Making a small tinder box that can fit in your pocket.

Get yourself a small metal box about 2 1/2 inches long by 1 1/2 inches wide and 3/8 inch thick, an Altoids box is just about perfect.
You can buy a "Mini-Match Magnesium Firestarter" (alot of the outdoor/survival type stores carry them) that fits nicely in the box. Get yourself a (very small) zip lock type bag and fill it with as many vaseline soaked/coated cotton balls that will fit into the box along with the Mini-Match. Make sure that when you get everything in the box, you are able to close it completely and get a good seal.


----------



## Claymore5150 (Nov 17, 2011)

Modern plastic "snuff" or dip cans (Kodiak/Grizzly) work really well, too. Not sure how a mini-match would fit in one, but I carry a Swedish fire steel in my pocket knife for the same basic effect of 4500 degrees flying all over the place.


----------



## Emerald (Jun 14, 2010)

Mine is an altoids can with a mini purell bottle(full) in it with some tissues in a small zip loc baggie and a mini bic lighter.. even if the bic fuel runs out you can still strike a spark for quite a while with them. Purell burns really well. Even in a high wind.


----------



## Claymore5150 (Nov 17, 2011)

The Everclear in my GHB works wonders for spitting flame, cleaning wounds, filling the zippo, making hunch punch, lots of stuff! hahaha.


----------



## BasecampUSA (Dec 26, 2010)

I've never had a problem with a BIC butane lighter... and there is always some kind of tinder laying around.

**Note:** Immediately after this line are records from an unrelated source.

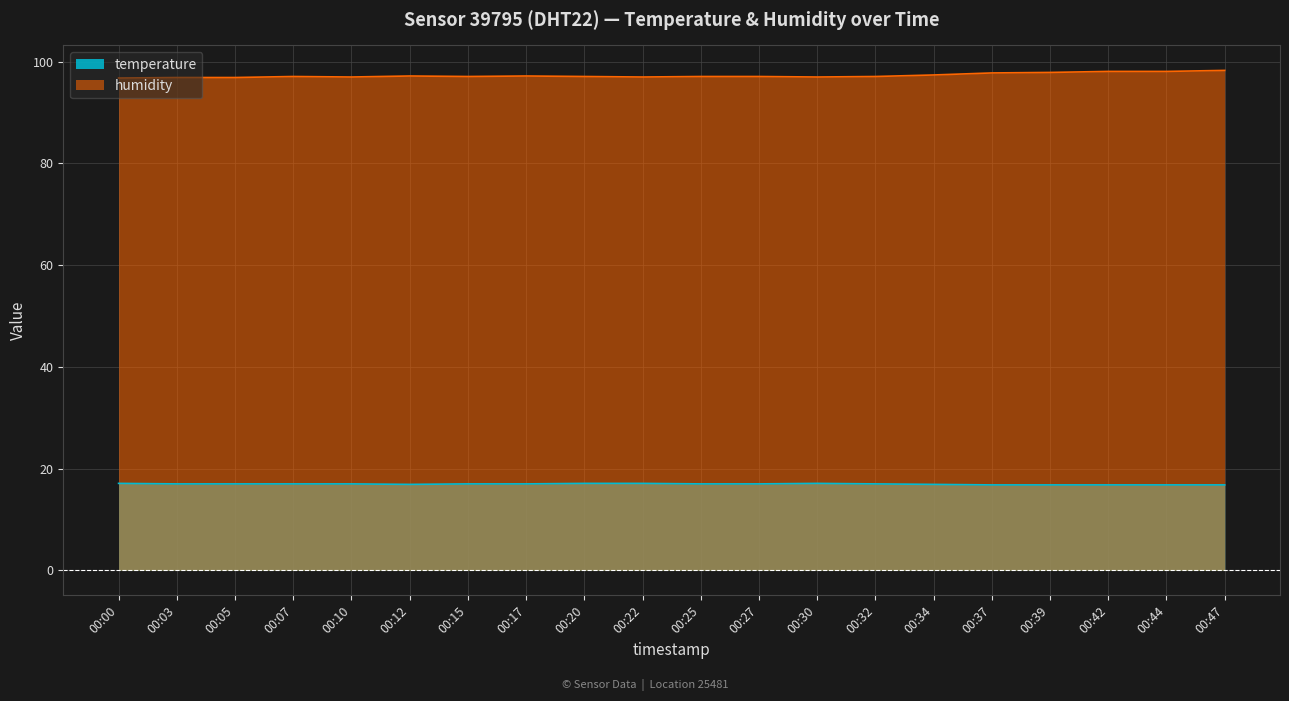

What is the average value of the temperature series?

17.0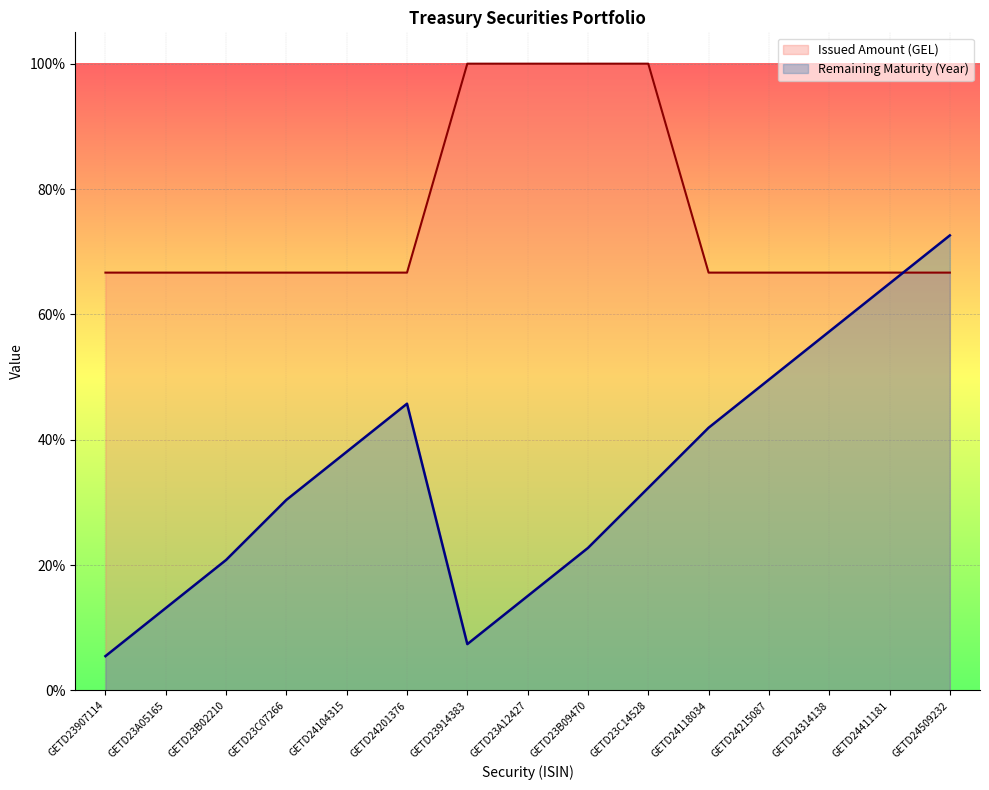

What is the difference between the maximum and second lowest values in the Remaining Maturity (Year) series?

0.7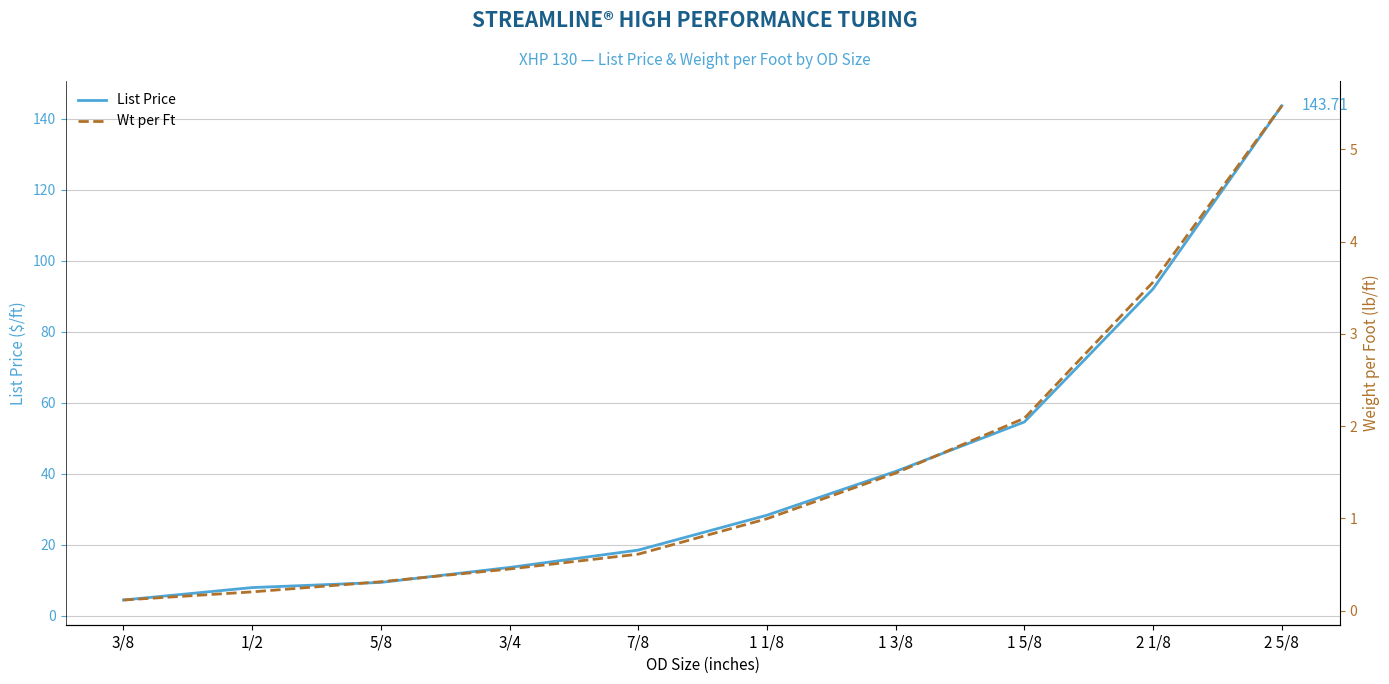

What is the difference between the highest and lowest values at 3/4?

13.2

... Everclear - yeah... multi use -- fuel, disinfectant, anesthetic - good stuff... it's just that in this state, you get caught with an opened bottle of drinkable alcohol in the car and your license is history.


----------



## forluvofsmoke (Jan 27, 2012)

Claymore5150 said:


> The Everclear in my GHB works wonders for spitting flame, cleaning wounds, filling the zippo, making hunch punch, lots of stuff! hahaha.





BasecampUSA said:


> I've never had a problem with a BIC butane lighter... and there is always some kind of tinder laying around.
> 
> ... Everclear - yeah... multi use -- fuel, disinfectant, anesthetic - good stuff... it's just that in this state, you get caught with an opened bottle of drinkable alcohol in the car and your license is history.


In my BHB, I have a 4-oz squeeze bottle (insertion tip) of isopropyl (rubbing) alcohol. It's a great multipurpose carry item as well...I use it regularly for cleaning eyeglasses/sunglasses, it's obviously a good antiseptic/disinfectant (not in open wounds, of course), and burns quite well when added to tinder (sterile saline for wound cleansing is my ticket, at least for temporary use). Isopropyl only takes a few drops, depending on wind and tinder moisture content for tinder starting. You get excellent application control with the squeeze bottle and small hole in the tip. It will take a spark in sub-freezing temps, too. Combine that with my magnesium fire starter, and we have a reliable fire source. The bow drill is do-able with a few old boot laces or other cordage I carry, so I'd use that method first to save my resources as much as possible.

Lastly, no worries about open container laws. If you still wanted to carry the liquor, just keep a closed and sealed bottle in your bag or vehicle until the need arises for it in specific (SHTF). You can play around to your heart's content with the Isopropyl until then without worry, and when the day comes.


----------